風の纏った手刀が、琥珀の首に当たる――そう思ったのも束の間に内に、どこからともなく顕れた真っ黒の蛇が、風羽の両腕を縛りあげる。
「フンッ。そう、何度も同じ手を食うと思ったら大間違いだッ!」
一羽、二羽、三羽、と琥珀の握りしめる式神からカラスが顕れて、唄の周りを取り囲む。
尾行していた筈なのに、こちらが追い込まれる形となってしまった。
戦闘能力のない唄は、静かに佇み呼吸を落ち着ける。
(今回は、ダメね)
風羽も微動だにせず、後ろ手に縛られたまましゃがみ込む。
「完敗だ。両手を縛られたら僕は何もできない。今回は君の勝ちだね」
それに嘘が混じっていることを唄は知っていたが、追い込まれたのは唄のほうなので、口を噤んだままでいた。

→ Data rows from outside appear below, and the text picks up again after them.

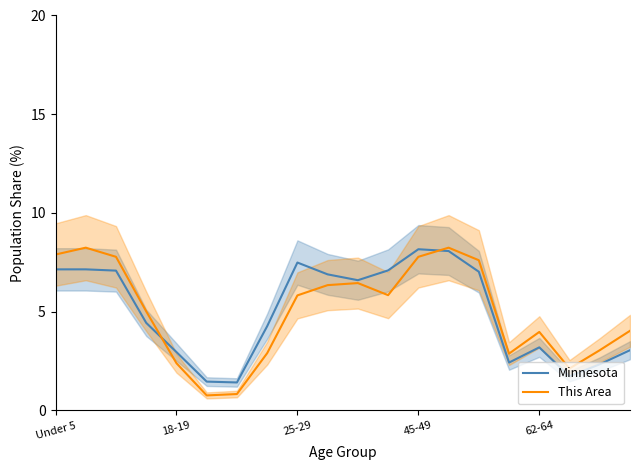

What is the label of the 6th point from the left?

5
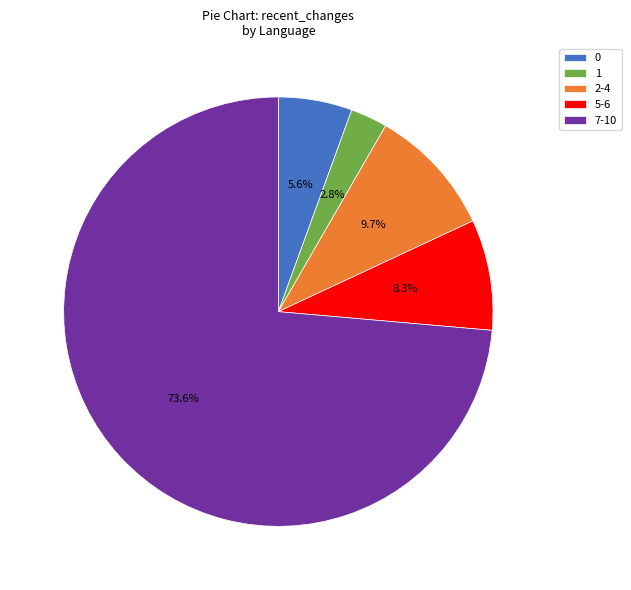

Which category has the biggest portion of the pie?

7-10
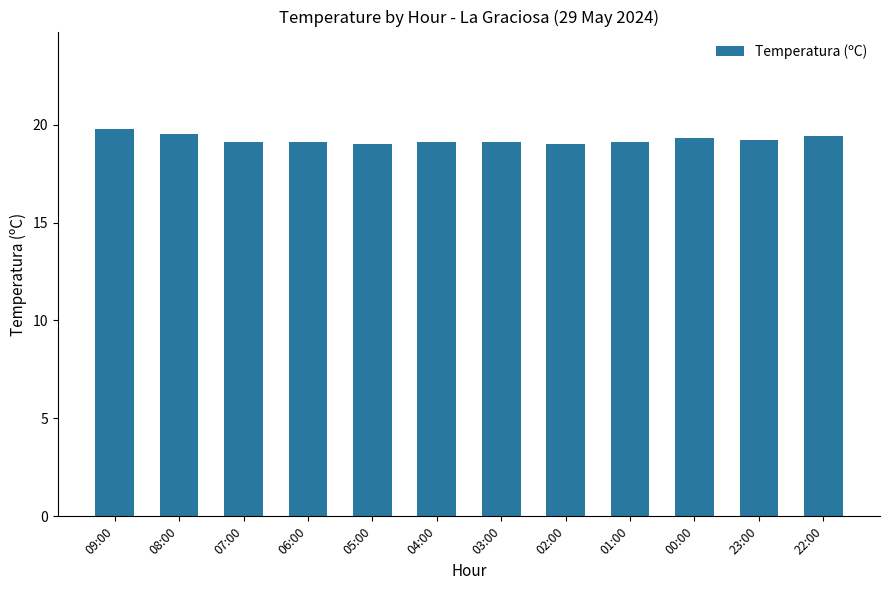

How many bars are there in total?

12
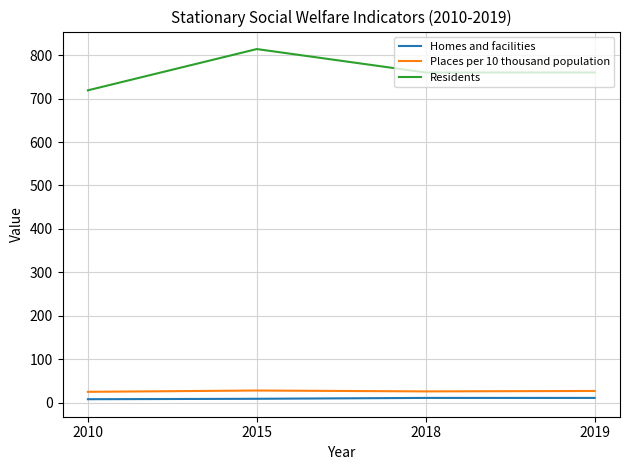

Is the value of Places per 10 thousand population at 2015 greater than the value of Homes and facilities at 2015?

Yes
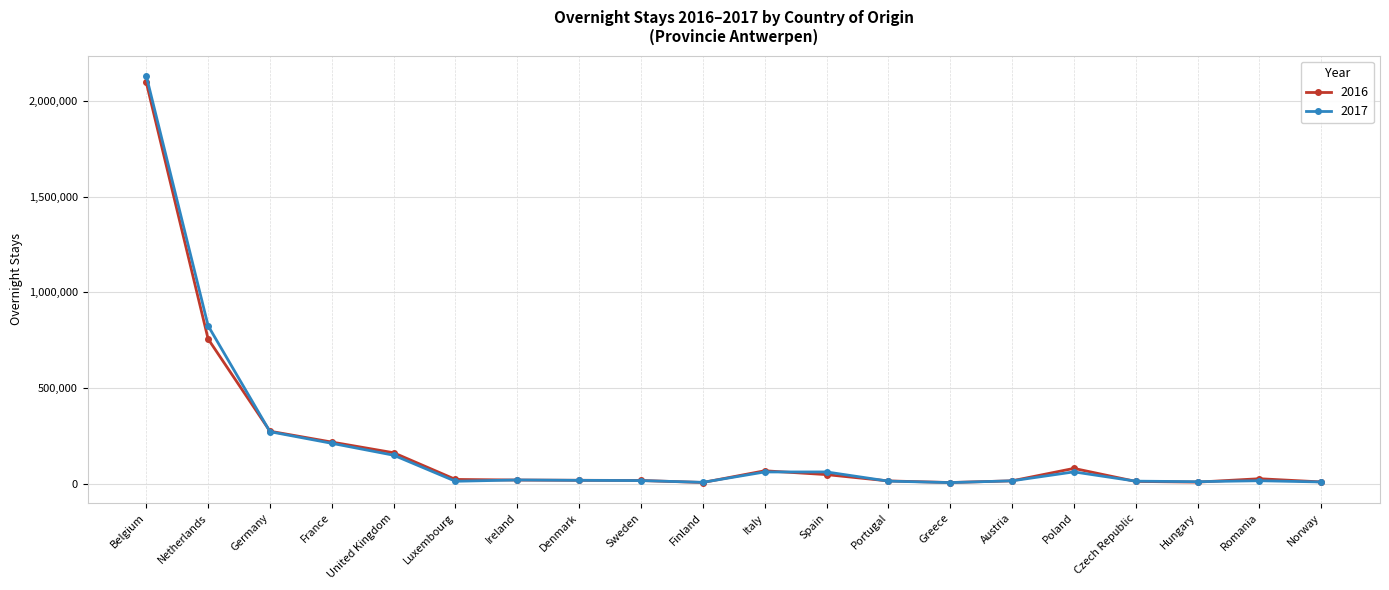

The value of 2016 at France is 217028. True or false?

True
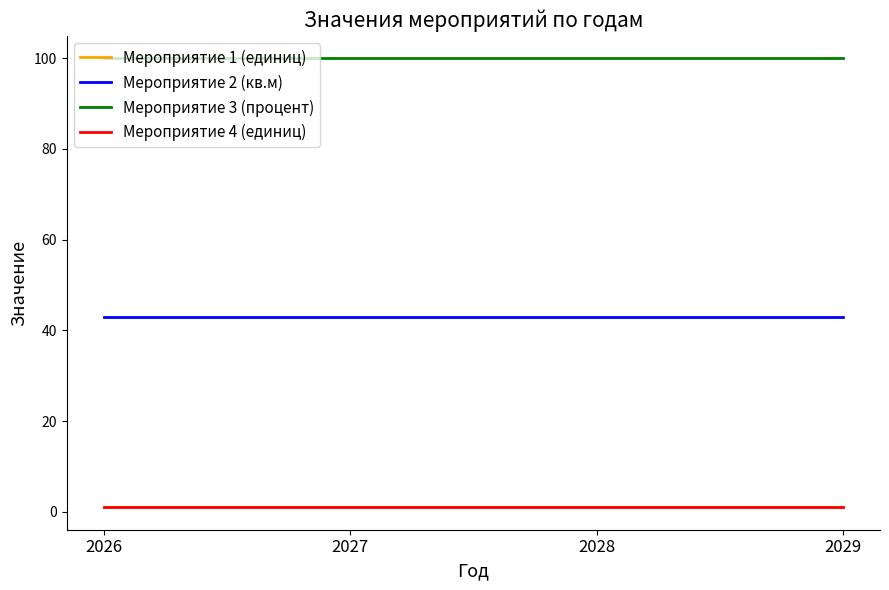

Is this an area chart (filled region under the line)?

No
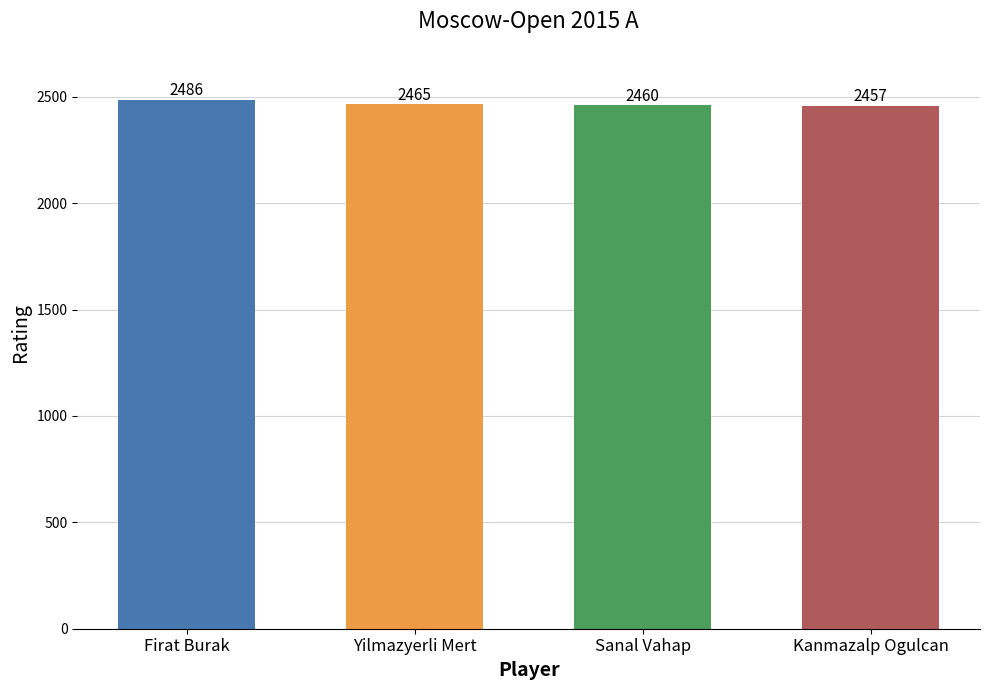

At which category does the chart reach its minimum across all series?

Kanmazalp Ogulcan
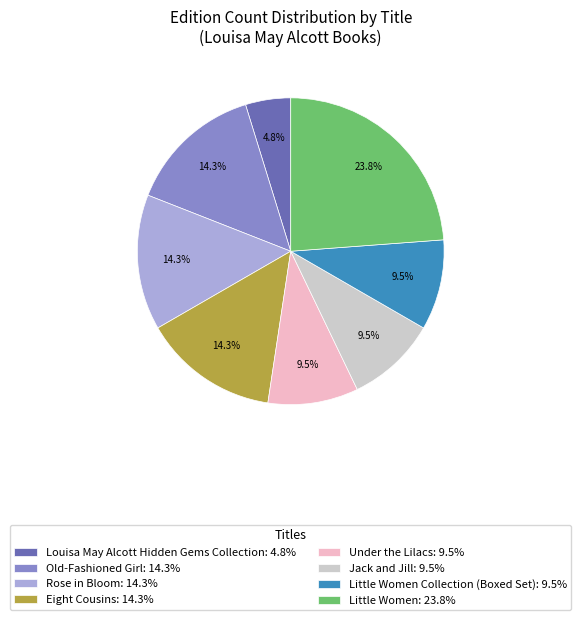

Between Jack and Jill: 9.5% and Rose in Bloom: 14.3%, which is larger?

Rose in Bloom: 14.3%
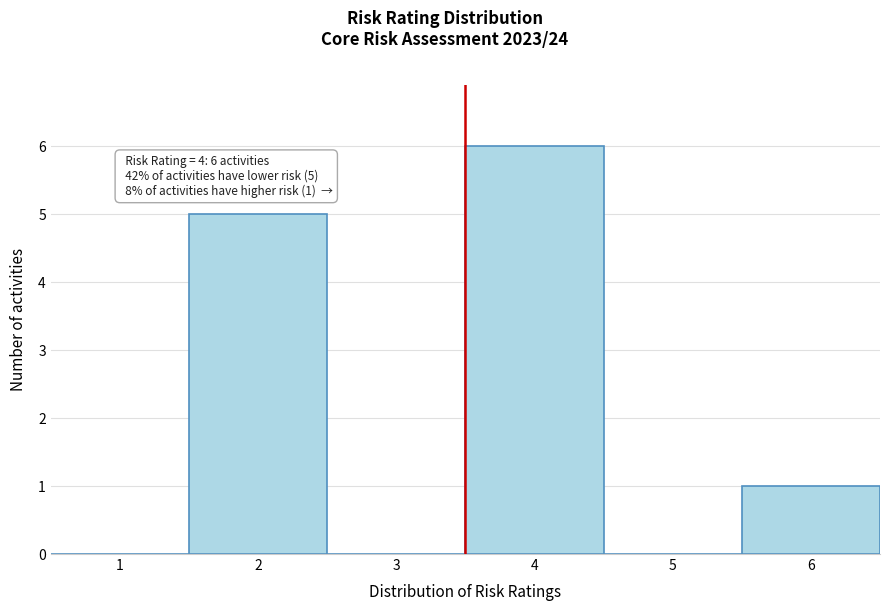

Reading right to left, transcribe all the data shown in this chart.

6=1	5=0	4=6	3=0	2=5	1=0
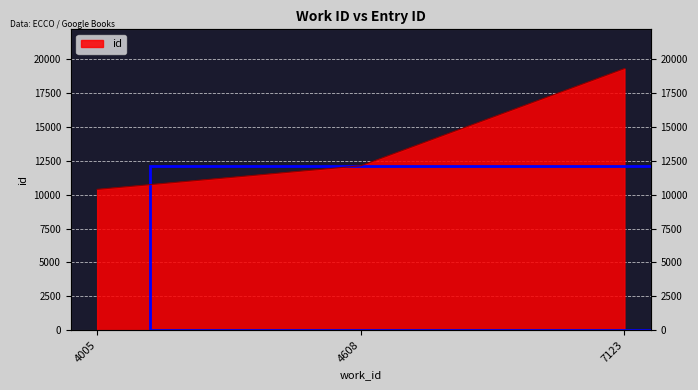

List the labels in order of value, smallest first.

4005, 4608, 7123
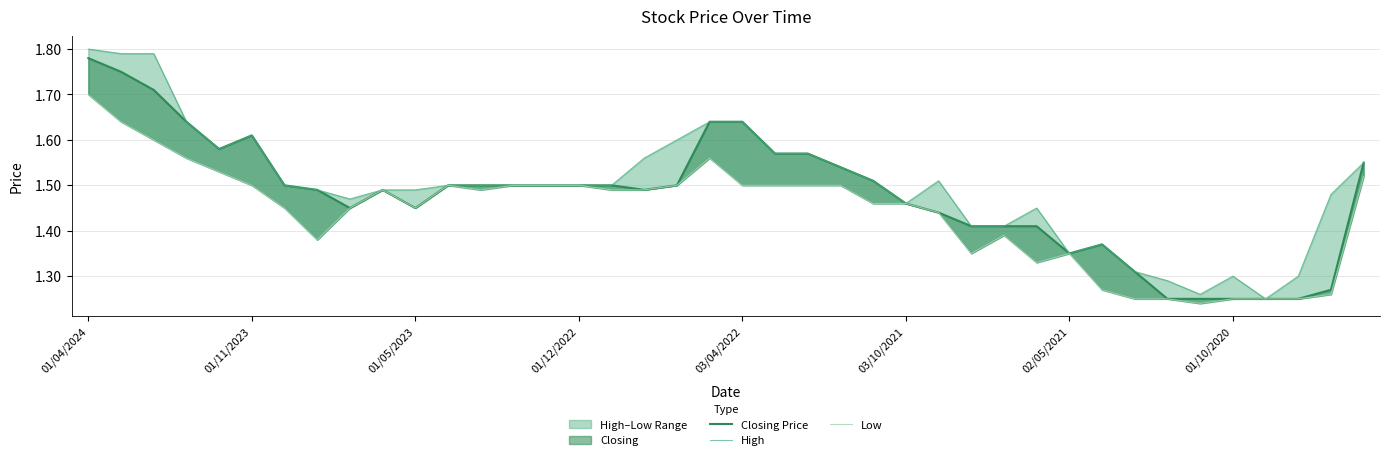

Which category has the highest value in the High series?

01/04/2024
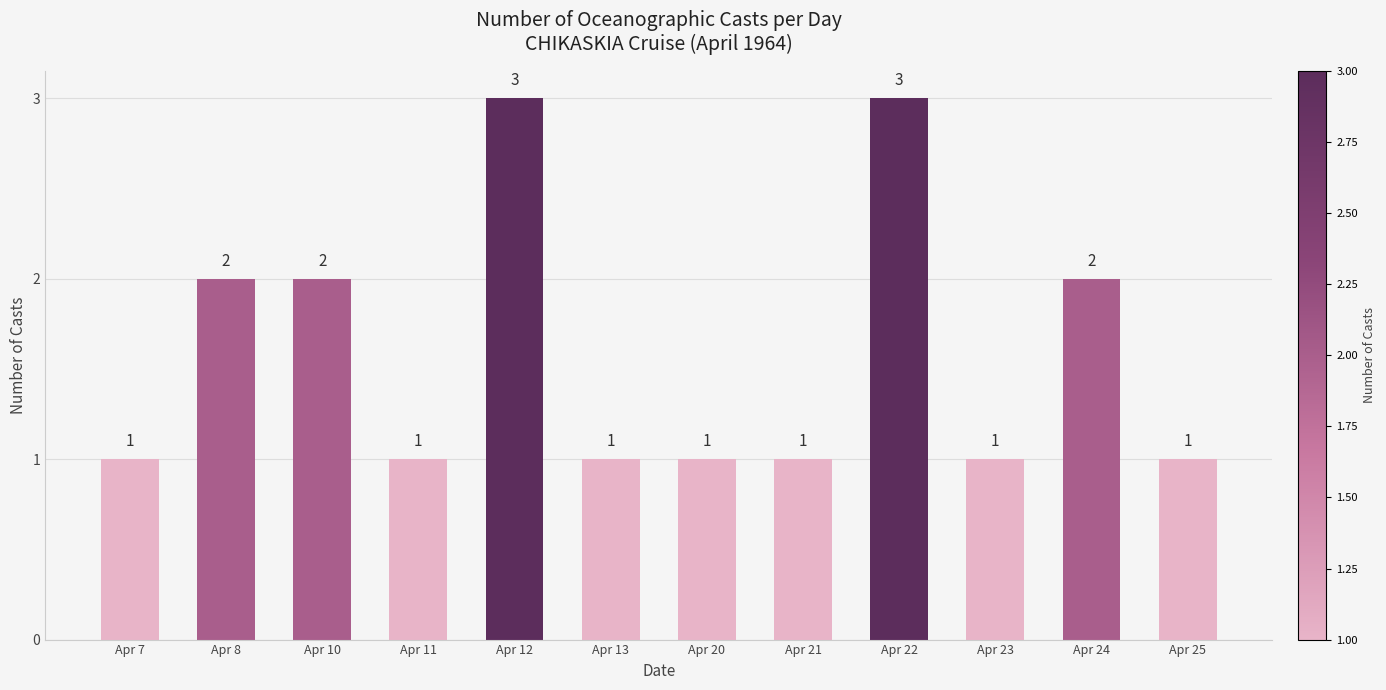

The value at Apr 8 is 2. True or false?

True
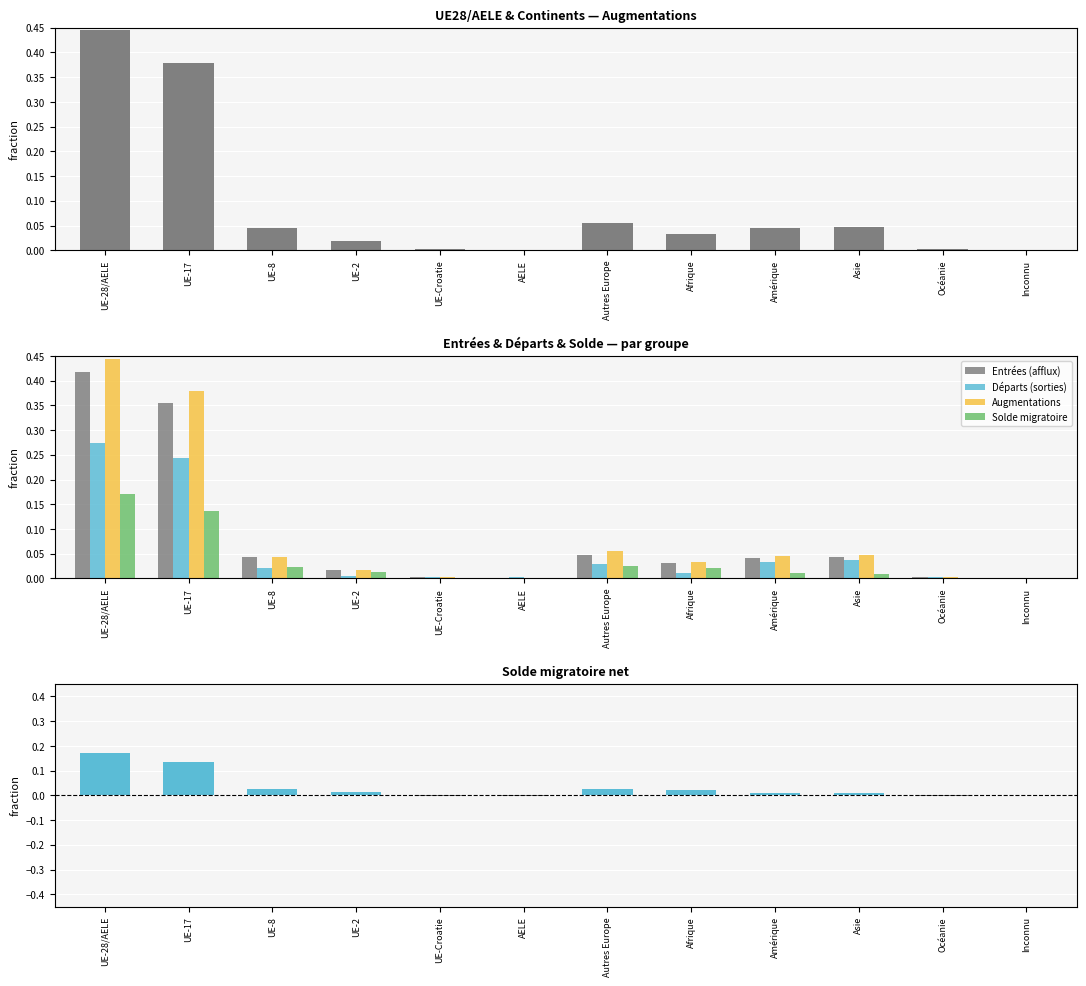

Between Afrique and Inconnu, which is larger?

Afrique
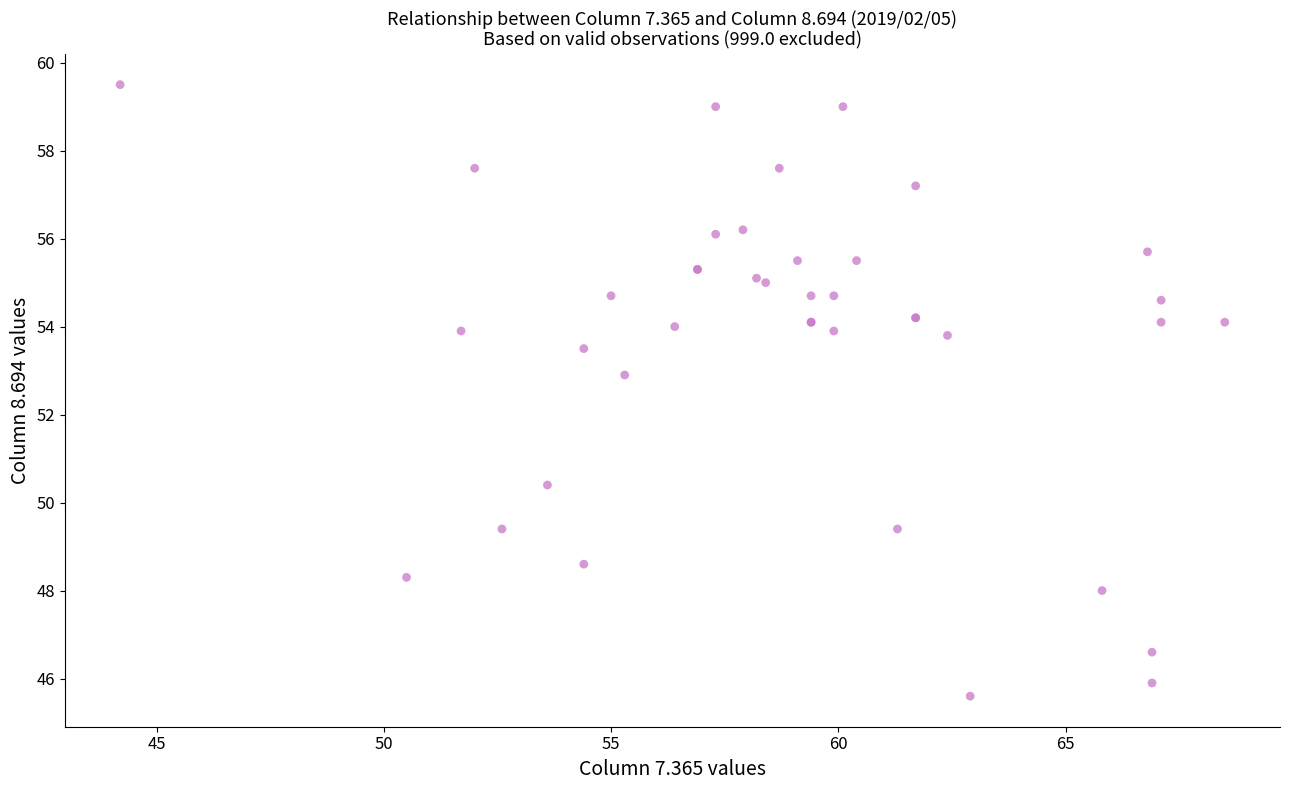

What Y value in the scatter plot is closest to 52?

52.9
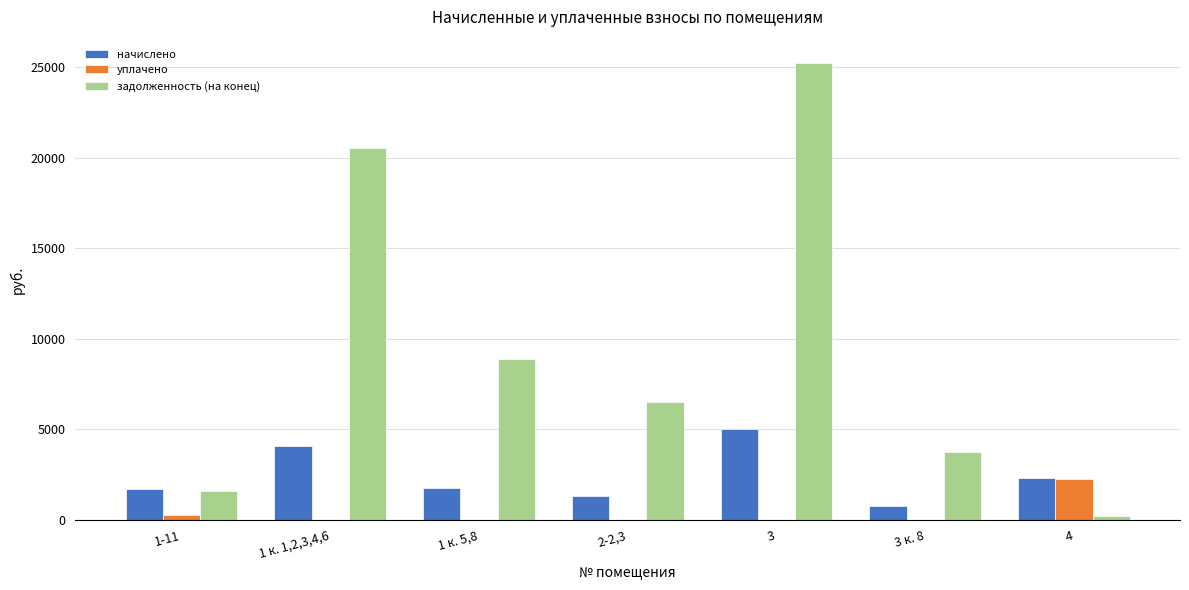

Is the value of задолженность (на конец) at 3 к. 8 greater than the value of уплачено at 2-2,3?

Yes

フンと鼻を鳴らし、式神を握りしめた琥珀が吠えるように叫ぶ。
「何だ、案外弱いんだなぁ、貴様ら。怪盗のくせに情けなくないか?」
「君に言われると、なんだか申し訳なくなってくるよ」
「その減らず口は治らないのか?」
「生まれつきでね。本当にすまないと思っているよ」
すまないと思っていない顔で、風羽がじっと琥珀を見上げる。
「フンッ。まあ、いい。……どちらにしても白亜様から、危害を加えるのは禁止されていてボクは何もできないし、返り討ちにするのもやりすぎると厄介だから……」
何やらブツブツ呟いた後、顔を上げた琥珀が風羽を指さした。
「今回は許してやる! だがな、今度、ボクたちの前に立ったら、その時こそ容赦しないぞ!」
「それはこちらの台詞でもあるけどね。覚えておくよ」
「フンッ。いけ好かないな、貴様は」
不服そうな顔で、琥珀が歩きだす。
その背中は、結界から出たのか途中で掻き消えた。
術者がそこからいなくなったため、結界と式神が消失し、二人は解放される。
再び喧騒の戻ってきた歩道を、何事もなかった科のように元来た道に向かって、唄が歩き始めた。
背後から、風羽の足音も聞こえる。
(そうだ。あとで水練に、あいつらの居場所を探してもらうのはどうかしら)
彼女は基本気分屋なので、応じてくれるかはわからないが。